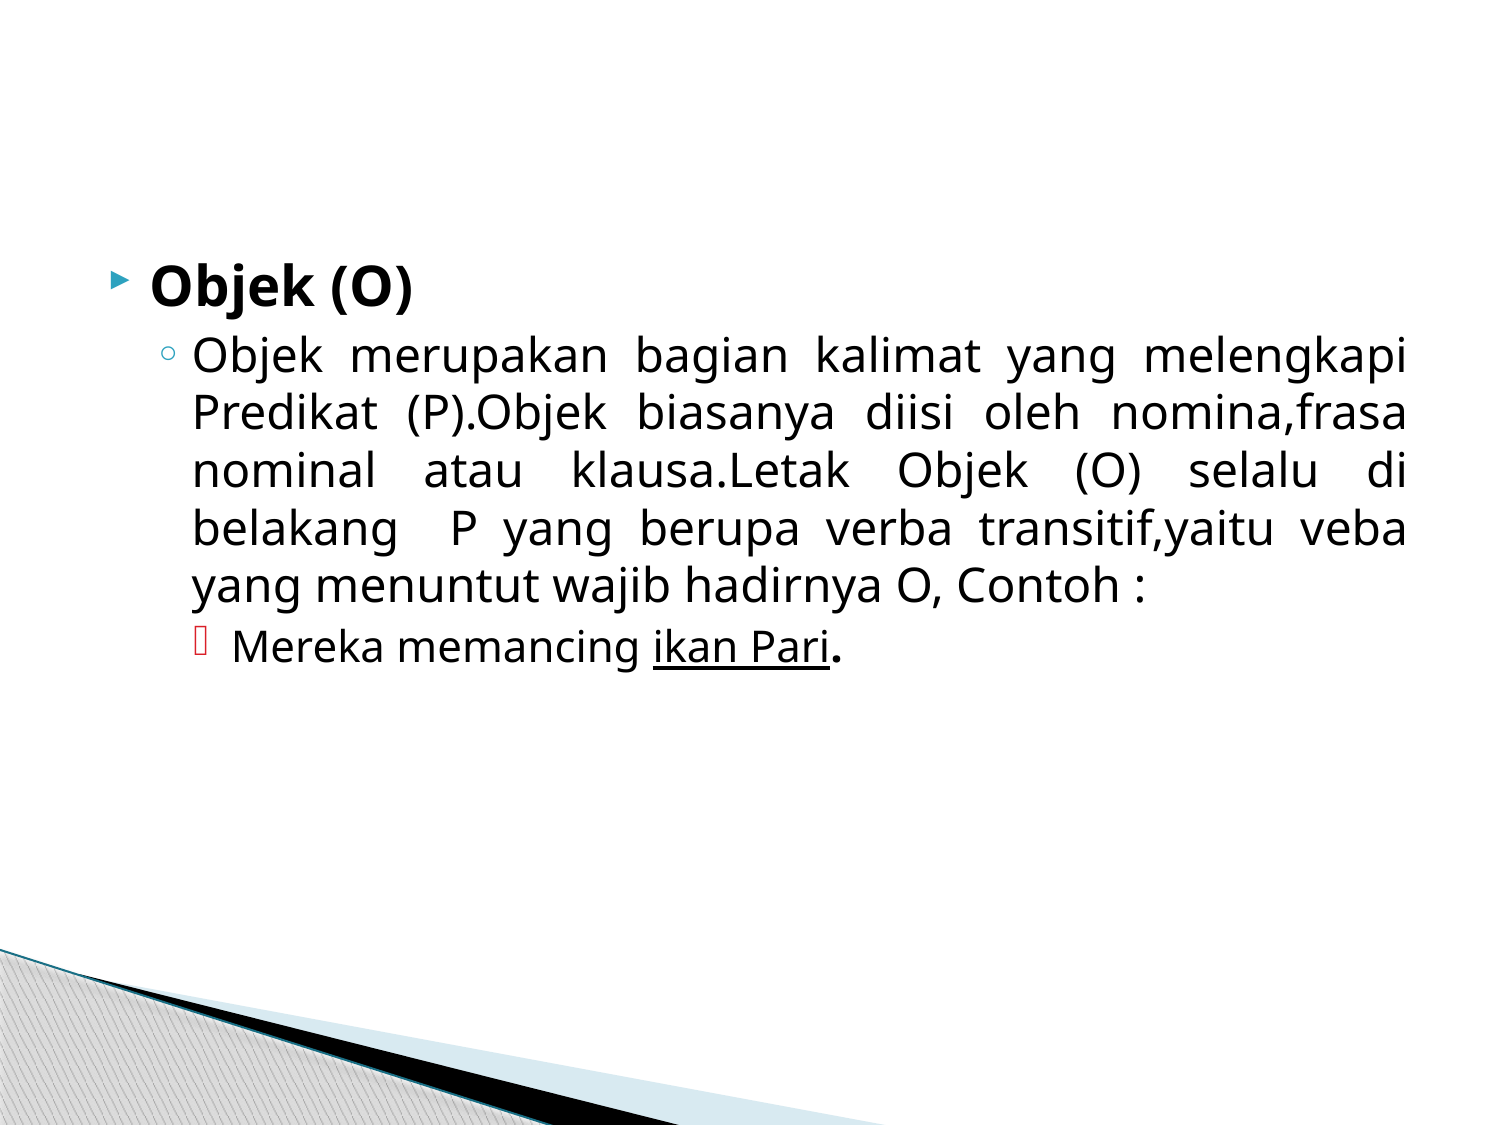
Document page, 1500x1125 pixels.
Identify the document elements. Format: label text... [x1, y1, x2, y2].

list Objek (O) Objek merupakan bagian kalimat yang melengkapi Predikat (P).Objek biasanya diisi oleh nomina,frasa nominal atau klausa.Letak Objek (O) selalu di belakang P yang berupa verba transitif,yaitu veba yang menuntut wajib hadirnya O, Contoh : Mereka memancing ikan Pari. [75, 243, 1425, 986]
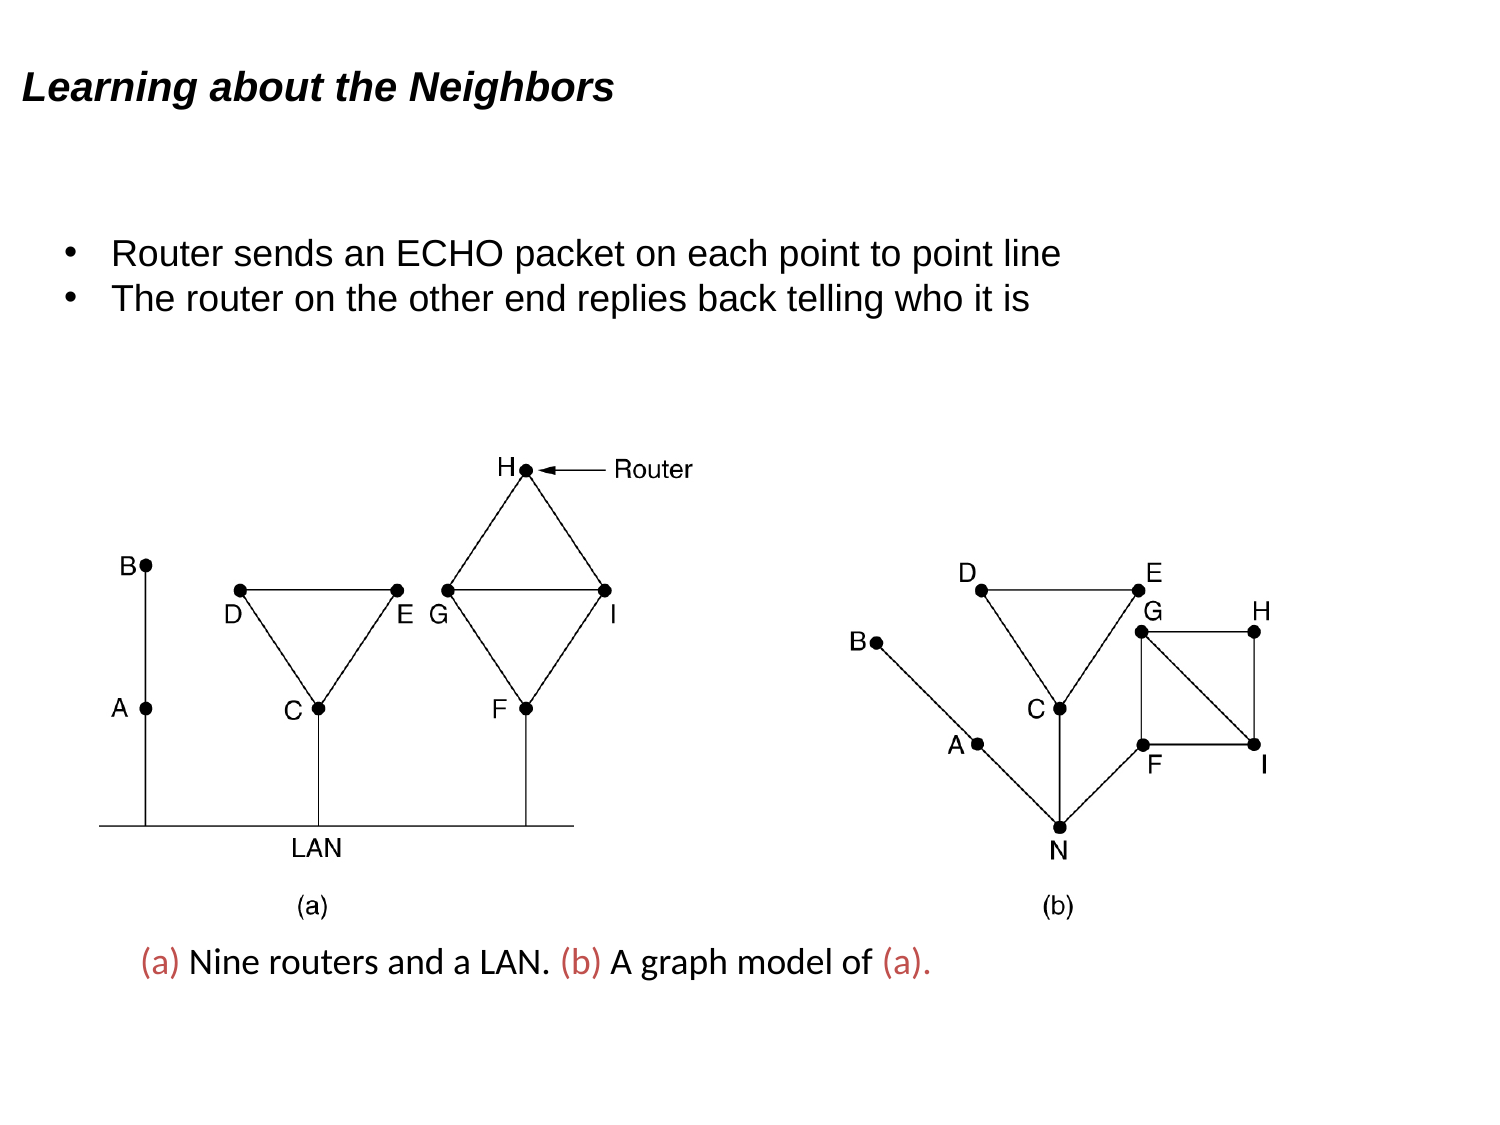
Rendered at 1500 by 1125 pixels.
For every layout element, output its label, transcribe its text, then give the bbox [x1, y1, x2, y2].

text_box Router sends an ECHO packet on each point to point line The router on the other end replies back telling who it is [49, 221, 1199, 327]
title Learning about the Neighbors [21, 59, 1479, 114]
picture [99, 450, 1270, 920]
list (a) Nine routers and a LAN. (b) A graph model of (a). [140, 941, 1355, 1080]
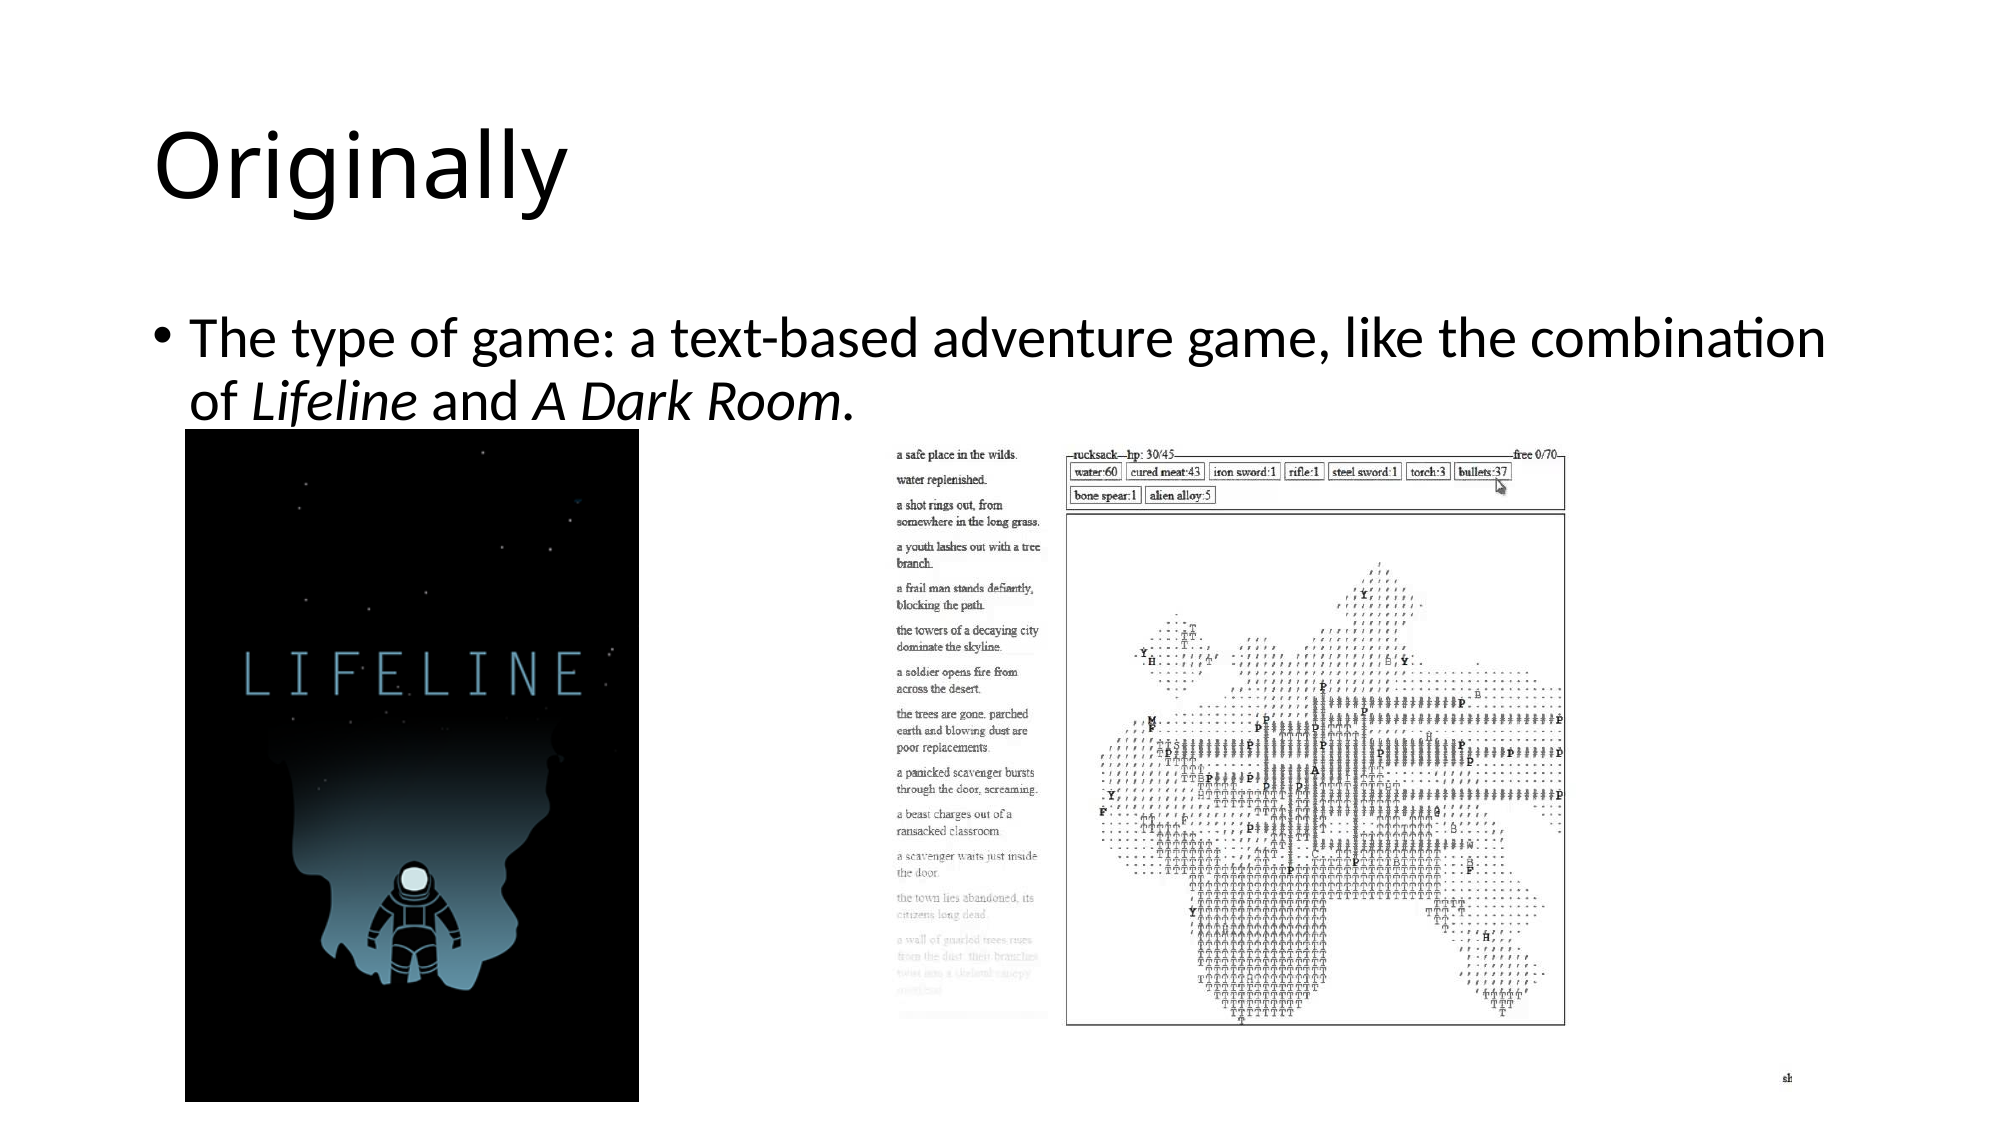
====================
» **Problem requirements**: Go through the material above and repeat it exactly. Omit the pictures.

» **Written response**:
Document page, 1500x1125 pixels.
Identify the document elements. Format: label text... [x1, y1, x2, y2].

list Objek (O) Objek merupakan bagian kalimat yang melengkapi Predikat (P).Objek biasanya diisi oleh nomina,frasa nominal atau klausa.Letak Objek (O) selalu di belakang P yang berupa verba transitif,yaitu veba yang menuntut wajib hadirnya O, Contoh : Mereka memancing ikan Pari. [75, 243, 1425, 986]
Rendered at 1500 by 1125 pixels.
For every layout element, output its label, transcribe its text, then give the bbox [x1, y1, x2, y2].

text_box Router sends an ECHO packet on each point to point line The router on the other end replies back telling who it is [49, 221, 1199, 327]
title Learning about the Neighbors [21, 59, 1479, 114]
picture [99, 450, 1270, 920]
list (a) Nine routers and a LAN. (b) A graph model of (a). [140, 941, 1355, 1080]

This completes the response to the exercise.